━━━━━ PASAJE PROPORCIONADO ━━━━━

Martes, 23 de febrero de 2010 | Hoy
EL PAíS › ENTREVISTA CON EDUARDO RINESI, FILóSOFO Y POLITóLOGO
Con una reflexión que parte de la literatura, Rinesi plantea la necesidad de aceptar la conflictividad social para poder pensar y construir “una república popular y democrática”, enfrentando los discursos asociados al consenso y la armonía.
Por Javier Lorca
“En la tensión entre el conflicto y la necesidad de un orden radica la fuerza de la idea de república. Y nos perdemos esa fuerza cuando convertimos a la república apenas en un conjunto amable de buenas maneras”, dice el politólogo Eduardo Rinesi, volviendo sobre un tema recurrente en sus últimos escritos, la urgencia de aceptar el conflicto como algo inherente a toda organización comunitaria. En su nuevo libro Las máscaras de Jano. Notas sobre el drama de la historia (Gorla), asedian ése y otros problemas políticos contemporáneos y lo hace sobre una base inesperada y atractiva, que ya había ensayado en trabajos anteriores: la obra de William Shakespeare, en este caso, particularmente, El mercader de Venecia.

━━━━━ LÍNEAS PROPORCIONADAS ━━━━━

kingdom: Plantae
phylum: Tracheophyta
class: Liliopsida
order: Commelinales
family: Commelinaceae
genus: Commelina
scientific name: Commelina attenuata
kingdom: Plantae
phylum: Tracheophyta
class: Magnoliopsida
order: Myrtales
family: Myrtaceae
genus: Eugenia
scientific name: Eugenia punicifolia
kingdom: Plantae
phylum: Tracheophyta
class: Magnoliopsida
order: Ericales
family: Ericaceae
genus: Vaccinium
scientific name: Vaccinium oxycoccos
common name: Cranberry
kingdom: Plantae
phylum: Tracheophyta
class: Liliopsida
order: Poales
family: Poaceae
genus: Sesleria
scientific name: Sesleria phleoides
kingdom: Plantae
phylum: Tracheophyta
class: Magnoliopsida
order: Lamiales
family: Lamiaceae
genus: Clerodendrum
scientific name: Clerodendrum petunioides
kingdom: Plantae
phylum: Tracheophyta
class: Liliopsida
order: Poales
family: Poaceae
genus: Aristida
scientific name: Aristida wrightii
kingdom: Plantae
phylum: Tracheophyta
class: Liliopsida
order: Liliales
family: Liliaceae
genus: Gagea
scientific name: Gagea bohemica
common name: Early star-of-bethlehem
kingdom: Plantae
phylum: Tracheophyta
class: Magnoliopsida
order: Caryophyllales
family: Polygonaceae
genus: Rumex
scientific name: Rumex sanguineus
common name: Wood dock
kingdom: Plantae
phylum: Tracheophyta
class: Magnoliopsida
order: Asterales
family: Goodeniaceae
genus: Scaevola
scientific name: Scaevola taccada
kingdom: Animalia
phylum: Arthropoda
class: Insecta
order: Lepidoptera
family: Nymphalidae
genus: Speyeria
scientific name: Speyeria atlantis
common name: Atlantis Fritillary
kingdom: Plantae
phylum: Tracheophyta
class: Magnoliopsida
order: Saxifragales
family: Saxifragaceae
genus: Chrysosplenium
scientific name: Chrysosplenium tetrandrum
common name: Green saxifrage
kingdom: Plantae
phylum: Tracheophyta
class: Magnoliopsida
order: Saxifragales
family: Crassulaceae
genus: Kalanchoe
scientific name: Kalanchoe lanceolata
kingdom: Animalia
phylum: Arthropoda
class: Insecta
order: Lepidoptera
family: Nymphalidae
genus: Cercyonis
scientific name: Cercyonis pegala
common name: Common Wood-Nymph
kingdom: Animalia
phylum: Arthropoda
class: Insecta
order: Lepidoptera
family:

━━━━━

▸ PARTES DEL EJERCICIO:
• a. Responda según el pasaje sobre Eduardo Rinesi:
(i) ¿Quién firma el pasaje?
(ii) ¿Cómo se titula el nuevo libro de Rinesi?
(iii) ¿Qué obra de Shakespeare se menciona en particular?
• b. Devuelva sin cambios el fragmento del pasaje sobre Eduardo Rinesi que comienza con "Martes, 23 de" y sigue hasta "y la armonía.".

▸ RESPUESTAS CORRECTAS:
• a.
(i) Javier Lorca.
(ii) Las máscaras de Jano. Notas sobre el drama de la historia.
(iii) El mercader de Venecia.

• b.
Martes, 23 de febrero de 2010 | Hoy
EL PAíS › ENTREVISTA CON EDUARDO RINESI, FILóSOFO Y POLITóLOGO
Con una reflexión que parte de la literatura, Rinesi plantea la necesidad de aceptar la conflictividad social para poder pensar y construir “una república popular y democrática”, enfrentando los discursos asociados al consenso y la armonía.